2011-12-16

Bad Practices and Better Alternatives to Them in Humanities Computing

Generally speaking, researchers in the humanities tend to be less computer-savvy than their colleagues in the natural and social sciences. There still remain even those who speak of their low level of computer literacy as if they were proud of it. However, not only is there no contradiction between high level of computer literacy and being an excellent scholar but also is high level of computer literacy becoming an important prerequisite for excelling in research. Unfortunately, however, many researchers in the humanities, including linguists, still follow bad practices or are stuck with them, mostly for lack of knowledge of better alternatives to them. Every time I see these scholars, I cannot help feeling sorry that they are waisting their precious time and are often unaware of this very fact. The following is a random list of what I consider most common bad (i.e., inefficient) practices in (humanities) computing and possible better (i.e., more efficient) alternatives to them.

  • Bad practice 1: To use a word processor as it it were a typewriter.
    • What is wrong: The problem must be self-evident. We are already in the 21st century and not in the stone age. ;-)
    • Better alternative: Learn at least how to use "styles", autimatically prepare and update tables of contents and indices. And if you are still stuck with such bloatware as Word, consider migrating to a better open source alternative such as LibreOffice Writer.
  • Bad practice 2: To use a word processor for every possible kind of computing involving text documents.
    • What is wrong: A word processor combines manipulation of texts and their physical rendition, but for processing textual data the latter is not only unnecessary but also slows processing. Read, e.g., Word Processors: Stupid and Inefficient for futher details.
    • Better alternative: Use a text editor for processing textual data when their physical rendition is irrelevant.
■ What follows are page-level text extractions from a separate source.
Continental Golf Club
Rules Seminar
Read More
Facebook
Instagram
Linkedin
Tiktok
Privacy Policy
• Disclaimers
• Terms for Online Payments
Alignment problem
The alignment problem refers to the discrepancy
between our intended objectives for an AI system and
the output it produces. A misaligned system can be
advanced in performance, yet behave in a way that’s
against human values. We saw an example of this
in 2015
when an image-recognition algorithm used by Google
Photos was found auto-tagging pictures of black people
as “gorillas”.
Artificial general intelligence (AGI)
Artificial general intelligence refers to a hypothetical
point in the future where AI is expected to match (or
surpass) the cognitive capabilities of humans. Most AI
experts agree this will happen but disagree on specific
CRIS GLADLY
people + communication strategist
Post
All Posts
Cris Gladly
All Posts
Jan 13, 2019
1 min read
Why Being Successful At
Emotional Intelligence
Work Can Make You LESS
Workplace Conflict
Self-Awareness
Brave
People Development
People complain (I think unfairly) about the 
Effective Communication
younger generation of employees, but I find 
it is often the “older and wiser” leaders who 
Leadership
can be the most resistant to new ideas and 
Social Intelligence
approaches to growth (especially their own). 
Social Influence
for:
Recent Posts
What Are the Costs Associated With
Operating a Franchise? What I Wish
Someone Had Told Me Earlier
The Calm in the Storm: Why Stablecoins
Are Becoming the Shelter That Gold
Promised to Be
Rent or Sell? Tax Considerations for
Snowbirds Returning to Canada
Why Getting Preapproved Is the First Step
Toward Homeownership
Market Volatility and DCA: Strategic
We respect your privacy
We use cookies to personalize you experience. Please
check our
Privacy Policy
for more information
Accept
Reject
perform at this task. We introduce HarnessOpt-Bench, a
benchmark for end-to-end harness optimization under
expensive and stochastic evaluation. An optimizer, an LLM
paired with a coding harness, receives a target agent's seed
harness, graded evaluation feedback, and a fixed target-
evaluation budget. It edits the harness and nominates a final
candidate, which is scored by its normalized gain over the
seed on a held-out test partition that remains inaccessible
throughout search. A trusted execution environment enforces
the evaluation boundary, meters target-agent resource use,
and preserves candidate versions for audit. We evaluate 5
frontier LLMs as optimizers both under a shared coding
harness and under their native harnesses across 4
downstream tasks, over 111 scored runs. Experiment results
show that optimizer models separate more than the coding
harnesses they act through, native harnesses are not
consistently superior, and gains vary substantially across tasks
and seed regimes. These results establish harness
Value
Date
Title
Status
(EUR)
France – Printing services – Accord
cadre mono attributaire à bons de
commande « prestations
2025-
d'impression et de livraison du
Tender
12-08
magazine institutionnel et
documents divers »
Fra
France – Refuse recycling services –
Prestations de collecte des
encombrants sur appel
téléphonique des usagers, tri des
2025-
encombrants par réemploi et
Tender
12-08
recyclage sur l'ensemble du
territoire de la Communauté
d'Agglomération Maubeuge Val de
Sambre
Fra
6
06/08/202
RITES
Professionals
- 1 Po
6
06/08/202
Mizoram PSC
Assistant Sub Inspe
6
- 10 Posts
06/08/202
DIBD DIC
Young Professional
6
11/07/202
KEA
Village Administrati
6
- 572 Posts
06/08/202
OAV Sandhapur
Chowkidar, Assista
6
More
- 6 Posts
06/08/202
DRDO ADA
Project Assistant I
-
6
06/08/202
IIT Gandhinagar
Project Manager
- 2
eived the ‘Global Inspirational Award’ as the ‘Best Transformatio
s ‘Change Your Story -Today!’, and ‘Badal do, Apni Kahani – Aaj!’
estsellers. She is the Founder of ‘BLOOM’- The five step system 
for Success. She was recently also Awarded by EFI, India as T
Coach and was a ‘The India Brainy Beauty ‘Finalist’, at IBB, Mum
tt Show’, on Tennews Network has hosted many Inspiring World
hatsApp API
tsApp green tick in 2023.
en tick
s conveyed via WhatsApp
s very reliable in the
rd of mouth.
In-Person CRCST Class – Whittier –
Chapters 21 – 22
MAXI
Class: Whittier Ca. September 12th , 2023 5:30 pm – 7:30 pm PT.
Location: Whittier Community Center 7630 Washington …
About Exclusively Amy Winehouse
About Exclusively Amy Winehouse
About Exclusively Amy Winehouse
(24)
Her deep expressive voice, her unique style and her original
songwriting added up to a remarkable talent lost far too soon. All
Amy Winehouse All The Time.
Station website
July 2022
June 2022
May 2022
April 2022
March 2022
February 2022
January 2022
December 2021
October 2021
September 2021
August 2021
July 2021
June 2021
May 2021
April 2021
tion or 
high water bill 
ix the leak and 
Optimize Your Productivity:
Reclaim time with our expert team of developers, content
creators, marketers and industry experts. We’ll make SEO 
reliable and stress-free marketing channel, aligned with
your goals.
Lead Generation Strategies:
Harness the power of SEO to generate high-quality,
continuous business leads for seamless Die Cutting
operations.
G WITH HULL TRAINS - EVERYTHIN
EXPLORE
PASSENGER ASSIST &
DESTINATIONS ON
My recommendations are firstly EditPad Pro (Windows; commercial) and secondly EditPad Lite (Windows; free); both of them support RTL scripts and bidirectional algorithm.
  • Bad practice 3: To use a word processor or a spreadsheet program as a database program.
    • What is wrong: Neither a word processor nor a spreadsheet program is meant to be a database program, and they are limited and unbearing slow in data retrieval.
    • Better alternative 1: Again, use a text editor that supports regular expressions if you are dealing with non-structured textual data. My recommendations are the same as the above. Use also a grep tool. My recommendations are firstly PowerGREP (Windows; commercial) and secondly AstroGrep (Windows; free).
    • Better alternative 2: Use a CSV editor if you are dealing with tabular textual data. My recommendations are CSV Easy (Windows; commercial) and uniCSVed (Windows; free).
    • Better alternative 3: Use a database management system if you are dealing with more complex data. My recommendation for managing linguistic data is Fieldworks Language Explorer.
  • Bad practice 4: To send documents in proprietary formats, most notoriously in Word format, indiscriminately to everyone without his or her prior concent.
    • What is wrong: Not everyone uses (or wants to use) (mostly commercial) tools for proprietary formats.
    • Better alternative: Use one of the open document formats as described in my flowchart.